Joe Embryo| 5.15.09 @ 2:49PM
Don't I get an entry into the debate?
jim rice| 5.15.09 @ 3:14PM
"Yes, like those damn Pilgrims who refused to follow Anglicanism, or Thomas Moore who refused to submit to his King, or those darn Abolishionists who demanded the slaves be freed."
yeah, b/c the abolition of slavery was a Christian movement and there weren't churches all over the South who advocated the illegitimacy of the black man's soul and the Catholic church didn't subjugate or murder thousands of indigenous people in South America for the same reason.
And Thomas More's problem was precisely that the King was attempting to coopt religion and turn it into his own political tool.
And if the politicians of the day had left religion out of things, the Pilgrims wouldn't have needed to run away.
Thank you for proving my point.
JP| 5.15.09 @ 3:35PM
Tom Paine,
Why even have amendments if the Constiution can say anything some justice says it could. The founders did not give the judiciary the right to create new rights. Madison went even as far as to say it was the least dangerou branch. There was nothing hidden in the Bill of Rights, nor in the specific clauses. It is absurd is to think otherwise. When people say privacy, what do they mean? Crimnals and degenerates of course love the idea of privacy.
Jim Rice,
You seem blissfully unaware of what liberal secularists have done, beginning with Napolean and ending with Pol Pot. The Church has given us everything from the notion of Man's individual Dignity, our university system, the nuclear family and its protections, to universal ideas concerning justice.

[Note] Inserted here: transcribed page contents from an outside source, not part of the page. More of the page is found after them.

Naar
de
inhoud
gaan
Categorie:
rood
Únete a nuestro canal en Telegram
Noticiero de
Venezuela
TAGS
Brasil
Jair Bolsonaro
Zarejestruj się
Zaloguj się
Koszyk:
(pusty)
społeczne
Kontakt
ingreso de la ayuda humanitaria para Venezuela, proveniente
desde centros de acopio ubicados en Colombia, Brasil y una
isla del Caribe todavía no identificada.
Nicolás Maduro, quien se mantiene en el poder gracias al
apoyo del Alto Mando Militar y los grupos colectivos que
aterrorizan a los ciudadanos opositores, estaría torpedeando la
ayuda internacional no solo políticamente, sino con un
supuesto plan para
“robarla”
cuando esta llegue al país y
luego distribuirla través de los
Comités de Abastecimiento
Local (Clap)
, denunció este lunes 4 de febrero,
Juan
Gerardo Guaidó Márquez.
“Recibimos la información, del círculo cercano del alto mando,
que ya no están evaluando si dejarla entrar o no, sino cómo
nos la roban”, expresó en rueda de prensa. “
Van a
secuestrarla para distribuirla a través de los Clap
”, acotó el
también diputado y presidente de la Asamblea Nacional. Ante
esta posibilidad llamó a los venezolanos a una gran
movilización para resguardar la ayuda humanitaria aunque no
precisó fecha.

The Church protected the classical antiquities of Greece and Rome, as well as thier philosophies.
In the US, it was both the Catholic and Protestant churches that provided the moral and civic underpinnings that we've enjoyed for 230 years. Go to Iran, India, and China and look at thier history. You will find something completely different.

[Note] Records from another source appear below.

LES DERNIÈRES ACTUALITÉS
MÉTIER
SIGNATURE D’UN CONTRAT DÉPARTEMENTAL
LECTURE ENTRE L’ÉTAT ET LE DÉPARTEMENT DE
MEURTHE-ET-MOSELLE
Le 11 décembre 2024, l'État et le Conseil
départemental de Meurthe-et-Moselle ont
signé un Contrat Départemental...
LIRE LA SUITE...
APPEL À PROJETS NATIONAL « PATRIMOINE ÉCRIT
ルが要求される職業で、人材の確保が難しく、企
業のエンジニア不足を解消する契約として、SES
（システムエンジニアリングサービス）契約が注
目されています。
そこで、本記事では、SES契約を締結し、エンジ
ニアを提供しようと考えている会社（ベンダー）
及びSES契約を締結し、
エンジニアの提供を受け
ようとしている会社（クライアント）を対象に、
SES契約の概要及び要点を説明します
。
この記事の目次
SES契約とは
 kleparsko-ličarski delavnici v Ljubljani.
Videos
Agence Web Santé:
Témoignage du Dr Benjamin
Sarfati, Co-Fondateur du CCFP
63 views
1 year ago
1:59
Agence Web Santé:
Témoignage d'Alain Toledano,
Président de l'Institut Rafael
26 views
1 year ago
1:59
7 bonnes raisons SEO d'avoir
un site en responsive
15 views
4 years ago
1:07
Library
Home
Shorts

And speaking of Thomas Moore, what King or modern despot doesn't wish to coopt religion for his own poltical ends? You have it backwards, and the framers had it correct. The 1st Amendment's prohibitions were not on the Church but on the State (Congress specifically).
Pkane| 5.15.09 @ 3:52PM
jim rice,
As long as "Conservatives" are putting their religious / social agenda on the forefront, I will never vote for them even though I am typically much more in agreement with true conservative political stances.

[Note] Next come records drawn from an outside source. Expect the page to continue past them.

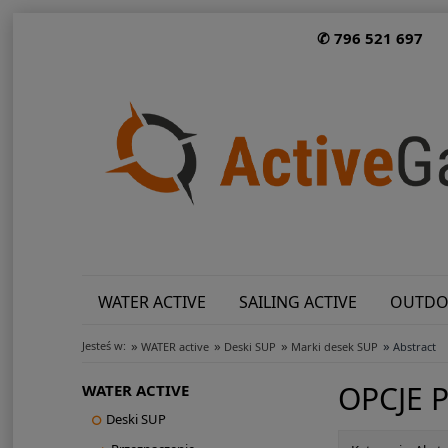
✆ 796 521 697
WATER ACTIVE
SAILING ACTIVE
OUTDO
»
»
»
»
Jesteś w:
WATER active
Deski SUP
Marki desek SUP
Abstract
OPCJE 
WATER ACTIVE
Deski SUP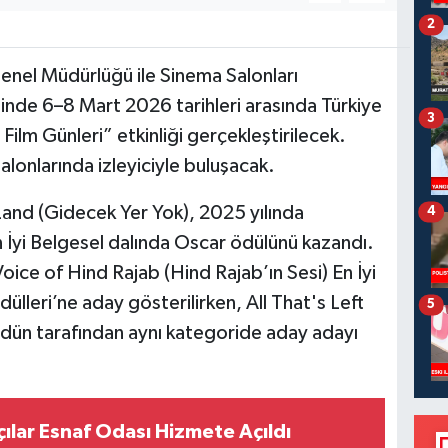
2
enel Müdürlüğü ile Sinema Salonları
iğinde 6–8 Mart 2026 tarihleri arasında Türkiye
3
 Film Günleri” etkinliği gerçekleştirilecek.
alonlarında izleyiciyle buluşacak.
and (Gidecek Yer Yok), 2025 yılında
4
yi Belgesel dalında Oscar ödülünü kazandı.
ce of Hind Rajab (Hind Rajab’ın Sesi) En İyi
ülleri’ne aday gösterilirken, All That's Left
5
rdün tarafından aynı kategoride aday adayı
çılar Esnaf Odası Hizmete Açıldı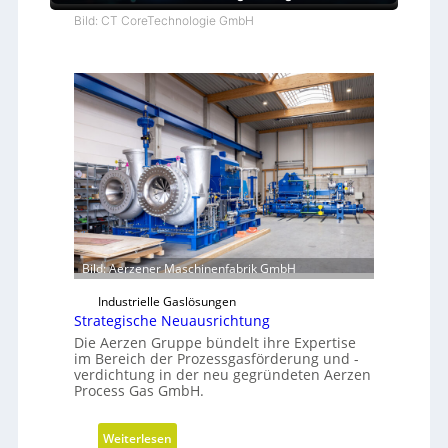
Bild: CT CoreTechnologie GmbH
Bild: Aerzener Maschinenfabrik GmbH
Industrielle Gaslösungen
Strategische Neuausrichtung
Die Aerzen Gruppe bündelt ihre Expertise
im Bereich der Prozessgasförderung und -
verdichtung in der neu gegründeten Aerzen
Process Gas GmbH.
:
Weiterlesen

This position baffles me. So you'll sit back and accept higher taxes, regulations, and all manner of restrictive anti-choice economic policies that actually affect your every day life because you disagree with Republicans on one issue that elected officials have very little control over anyway?
The abortion issue is settled for now. Abortion is not going to become illegal anytime soon. Anyway, any serious change in abortion policy would only occur because of a staggering shift in public opinion that would have little to do with politicians. It would mean the overturning of Roe by the SCOTUS, a dramatic move that even conservative justices do not take lightly. THEN, that would only mean the states would be free to determine their own abortion policy, which is a federalist solution that I would think even a pro-choice conservative could accept.
Now, compare that process to how major economic choices can be wipe away on a daily basic with little or no debate?
Daisy| 5.15.09 @ 4:29PM
51 million babies have been slaughtered, yet soulless liberals still pontificate on the finer points of 'penumbras'. Gag.
Lisa Nolin| 5.15.09 @ 10:41PM
jim rice "If you want to have an abortion, then I don't care."
If someone wants to beat their kids do you care?
If someone wants to down their kids do you care?
Why then do you not care about someone using sharp objects to cut apart a small, living human being with a beating heart as science tells us?
Abortion is not a social issue. It is a core constitutional issue about whether humans have a right to live or not.
MT| 5.16.09 @ 12:48AM
Liberals don't care about babies in the womb because the babies can't vote. It's all about power, all of the time with liberals.